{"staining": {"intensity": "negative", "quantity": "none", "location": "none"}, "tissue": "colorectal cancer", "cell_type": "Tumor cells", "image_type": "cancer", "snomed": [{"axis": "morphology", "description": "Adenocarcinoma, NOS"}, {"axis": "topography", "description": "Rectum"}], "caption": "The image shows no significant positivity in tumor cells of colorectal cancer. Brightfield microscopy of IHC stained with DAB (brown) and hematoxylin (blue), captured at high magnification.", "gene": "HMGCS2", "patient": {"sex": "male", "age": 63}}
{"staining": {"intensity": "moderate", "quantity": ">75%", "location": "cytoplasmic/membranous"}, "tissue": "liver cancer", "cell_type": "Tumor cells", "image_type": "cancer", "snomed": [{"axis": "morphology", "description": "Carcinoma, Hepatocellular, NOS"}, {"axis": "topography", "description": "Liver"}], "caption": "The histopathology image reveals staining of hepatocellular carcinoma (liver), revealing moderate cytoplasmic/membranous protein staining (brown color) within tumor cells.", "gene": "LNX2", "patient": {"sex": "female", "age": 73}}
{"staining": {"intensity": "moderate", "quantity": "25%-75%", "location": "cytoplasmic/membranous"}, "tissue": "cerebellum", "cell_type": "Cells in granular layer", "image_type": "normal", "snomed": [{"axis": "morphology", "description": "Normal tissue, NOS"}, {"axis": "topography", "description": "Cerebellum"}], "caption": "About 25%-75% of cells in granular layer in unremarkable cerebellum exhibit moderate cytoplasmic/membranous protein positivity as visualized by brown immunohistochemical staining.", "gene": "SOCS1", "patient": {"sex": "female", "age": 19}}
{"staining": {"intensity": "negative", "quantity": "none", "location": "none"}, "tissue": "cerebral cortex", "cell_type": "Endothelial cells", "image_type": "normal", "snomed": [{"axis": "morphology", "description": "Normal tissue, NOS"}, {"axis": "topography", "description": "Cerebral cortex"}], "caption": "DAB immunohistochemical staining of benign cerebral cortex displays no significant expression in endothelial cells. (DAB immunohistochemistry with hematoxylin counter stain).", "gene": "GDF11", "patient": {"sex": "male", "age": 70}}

● The task
Using the data above, reproduce exactly the lines from the line that contains "histopathology image reveals" through the line that contains "25%-75% of cells", including both.

● Solved problem
{"staining": {"intensity": "moderate", "quantity": ">75%", "location": "cytoplasmic/membranous"}, "tissue": "liver cancer", "cell_type": "Tumor cells", "image_type": "cancer", "snomed": [{"axis": "morphology", "description": "Carcinoma, Hepatocellular, NOS"}, {"axis": "topography", "description": "Liver"}], "caption": "The histopathology image reveals staining of hepatocellular carcinoma (liver), revealing moderate cytoplasmic/membranous protein staining (brown color) within tumor cells.", "gene": "LNX2", "patient": {"sex": "female", "age": 73}}
{"staining": {"intensity": "moderate", "quantity": "25%-75%", "location": "cytoplasmic/membranous"}, "tissue": "cerebellum", "cell_type": "Cells in granular layer", "image_type": "normal", "snomed": [{"axis": "morphology", "description": "Normal tissue, NOS"}, {"axis": "topography", "description": "Cerebellum"}], "caption": "About 25%-75% of cells in granular layer in unremarkable cerebellum exhibit moderate cytoplasmic/membranous protein positivity as visualized by brown immunohistochemical staining.", "gene": "SOCS1", "patient": {"sex": "female", "age": 19}}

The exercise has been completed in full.